Need yet another reason to care about violence against women? How about the fact that next time the abuser may be coming for you

Hey guys, need yet another reason to care about violence against women? How about the fact that next time the abuser may be coming for you?

This week saw a truly horrible event occur on a remote highway in western Canada. A 21 year-old man, still furious about the fact that his girlfriend had broken up with him a month earlier, chased down the car in which she and three friends were riding. He forced the vehicle off the road, and in what can only be described as a hideous act of domestic terrorism, he shot all four of the passengers multiple times before turning the gun on himself and ending his own life.

Men among the victims. The shooter brutally killed his ex-girlfriend Tabbitha Stepple. He also killed Tanner Craswell and Mitch Maclean, two young baseball players who were riding in the car on their way to the Calgary airport to catch a flight back home to the east coast, where they planned to spend Christmas with their families. The only survivor of this murderous rampage was the driver, Shayna Conway. Although the killer shot her several times, her injuries are not considered to be life threatening.

(I am purposefully choosing not to name the perpetrator here. It may sound harsh, but in my opinion he simply does not deserve that level of respect – that we should all know his name. I am sick of the fact that it is the perpetrators whose names become known while their victims remain anonymous. I believe it is only the names of the victims and survivors that we should choose to remember. The names of the murderers should be forgotten. Erased from memory.)
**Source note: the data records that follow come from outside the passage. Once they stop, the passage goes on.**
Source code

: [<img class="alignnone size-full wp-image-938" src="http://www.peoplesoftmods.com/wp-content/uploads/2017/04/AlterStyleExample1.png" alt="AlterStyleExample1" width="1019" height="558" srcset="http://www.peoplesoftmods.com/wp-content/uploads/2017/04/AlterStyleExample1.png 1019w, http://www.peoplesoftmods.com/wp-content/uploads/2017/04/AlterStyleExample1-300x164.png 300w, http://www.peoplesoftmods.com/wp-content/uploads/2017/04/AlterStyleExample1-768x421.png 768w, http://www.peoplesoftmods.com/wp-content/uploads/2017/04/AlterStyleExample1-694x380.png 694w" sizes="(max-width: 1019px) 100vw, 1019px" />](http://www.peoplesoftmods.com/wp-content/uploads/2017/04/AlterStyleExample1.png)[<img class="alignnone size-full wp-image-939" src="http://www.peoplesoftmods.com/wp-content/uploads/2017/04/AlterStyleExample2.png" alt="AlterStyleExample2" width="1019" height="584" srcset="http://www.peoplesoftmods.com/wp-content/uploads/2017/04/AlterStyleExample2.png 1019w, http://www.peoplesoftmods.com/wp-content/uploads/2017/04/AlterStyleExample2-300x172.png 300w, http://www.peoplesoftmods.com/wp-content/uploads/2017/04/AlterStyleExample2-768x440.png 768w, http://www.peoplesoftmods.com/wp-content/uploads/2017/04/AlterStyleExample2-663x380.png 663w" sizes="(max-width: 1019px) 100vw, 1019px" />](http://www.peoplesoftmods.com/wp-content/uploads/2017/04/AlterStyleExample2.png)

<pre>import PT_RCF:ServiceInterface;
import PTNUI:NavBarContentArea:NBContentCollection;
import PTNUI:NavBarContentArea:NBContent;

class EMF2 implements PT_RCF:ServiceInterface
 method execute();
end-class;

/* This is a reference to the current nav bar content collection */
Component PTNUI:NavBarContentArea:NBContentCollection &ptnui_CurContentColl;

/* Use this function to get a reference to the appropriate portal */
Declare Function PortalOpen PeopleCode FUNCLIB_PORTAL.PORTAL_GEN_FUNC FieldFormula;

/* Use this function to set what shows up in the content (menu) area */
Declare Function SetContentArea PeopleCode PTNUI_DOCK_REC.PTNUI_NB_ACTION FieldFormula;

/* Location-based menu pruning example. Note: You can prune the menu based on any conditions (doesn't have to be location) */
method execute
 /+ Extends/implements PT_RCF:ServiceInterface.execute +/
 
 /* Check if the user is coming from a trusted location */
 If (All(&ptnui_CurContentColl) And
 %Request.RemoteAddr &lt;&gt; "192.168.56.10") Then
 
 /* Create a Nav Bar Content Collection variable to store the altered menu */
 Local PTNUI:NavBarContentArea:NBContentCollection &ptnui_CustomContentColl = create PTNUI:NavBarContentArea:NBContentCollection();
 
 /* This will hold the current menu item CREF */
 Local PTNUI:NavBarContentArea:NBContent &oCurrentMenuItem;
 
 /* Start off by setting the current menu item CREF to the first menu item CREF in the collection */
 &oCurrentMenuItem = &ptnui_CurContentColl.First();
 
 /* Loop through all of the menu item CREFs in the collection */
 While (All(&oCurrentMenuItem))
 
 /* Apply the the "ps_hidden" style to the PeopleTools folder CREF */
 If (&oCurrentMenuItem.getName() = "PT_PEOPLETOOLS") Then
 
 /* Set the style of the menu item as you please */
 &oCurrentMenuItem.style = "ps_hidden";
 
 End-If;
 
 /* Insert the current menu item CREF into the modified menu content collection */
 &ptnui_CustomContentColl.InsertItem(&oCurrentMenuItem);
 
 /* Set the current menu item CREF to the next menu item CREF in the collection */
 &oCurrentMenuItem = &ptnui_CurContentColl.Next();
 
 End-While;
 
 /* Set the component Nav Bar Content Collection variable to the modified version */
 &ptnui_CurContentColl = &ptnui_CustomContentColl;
But what stands out in this case of domestic viciousness is that two of the victims were grown men. And while the fact that innocent male victims were killed this week in no way makes it somehow more important or more meaningful than the tens of thousands of incidents that occur around the globe each year where men choose to kill only women, this episode should serve as a warning to all men that domestic violence is not now – and never has been – “just” a women’s issue.

Sometimes the misogynist murderers in our midst wind up coming for us men, as well. No one is immune from this violence. As long as abusive men still feel that they are entitled to hunt down and destroy women who have disobeyed them, male bystanders will wind up getting caught in the crossfire.

Men victimized through our associations with women. Gay men have long been aware of the possibility of men’s violence in relationships, but many of us straight guys choose to stand on the sidelines, in willful ignorance of our brothers’ heinous behaviours. But what occurred this week in Alberta shows that even male bystanders can get murdered by a vengeful ex-boyfriend of a woman they know.

And even when we are not being murdered, straight men can still experience other forms of collateral violence as a result of being connected to a woman whose ex-boyfriend or ex-husband does not want to let her go. Take stalking, for example. The majority of stalkers are male, and the majority of stalking victims are female. But men do make up 22% of stalking victims, and it turns out that the person who is stalking us is often our female partner’s ex-boyfriend or ex-husband. He may be following us, harassing us, threatening us, vandalizing our car, or cyberstalking us. He may become just as enraged at us as he is at her. And then we will find ourselves in the role of underserving target of his abuse.

Just like she is. And she doesn’t deserve it any more than we do.

Getting involved: the only ethical choice. Becoming actively involved in trying to end men’s violence is not always comfortable. It can actually get very risky. After all, when you connect as a true ally to a woman who is being victimized, her abuser will probably decide that you are the enemy, too.

Three years ago a neighbor of mine, John McKendy, was killed by his daughter’s abusive, estranged husband. He was trying to help his daughter, and it cost him his life.

So getting involved can get damn scary. And damn dangerous. But, really, what other choice do we have?

If you have women in your life – whether they are your partners, relatives, neighbours, or friends – you have women in your life who have experienced male violence directed against them. And for some of these women the violence continues. And as if that were not bad enough, sometimes the violence may come to directly involve you as well.

So what this means is that we men all need to wake up, to get with the program, and to understand that remaining on the sidelines is no longer an option! We owe it to the women in our lives to work to end men’s violence against them! We cannot leave them out there to face the horrors of abuse and assault all by themselves!

And – who knows – working to reduce men’s violence against women might just save our own lives as well.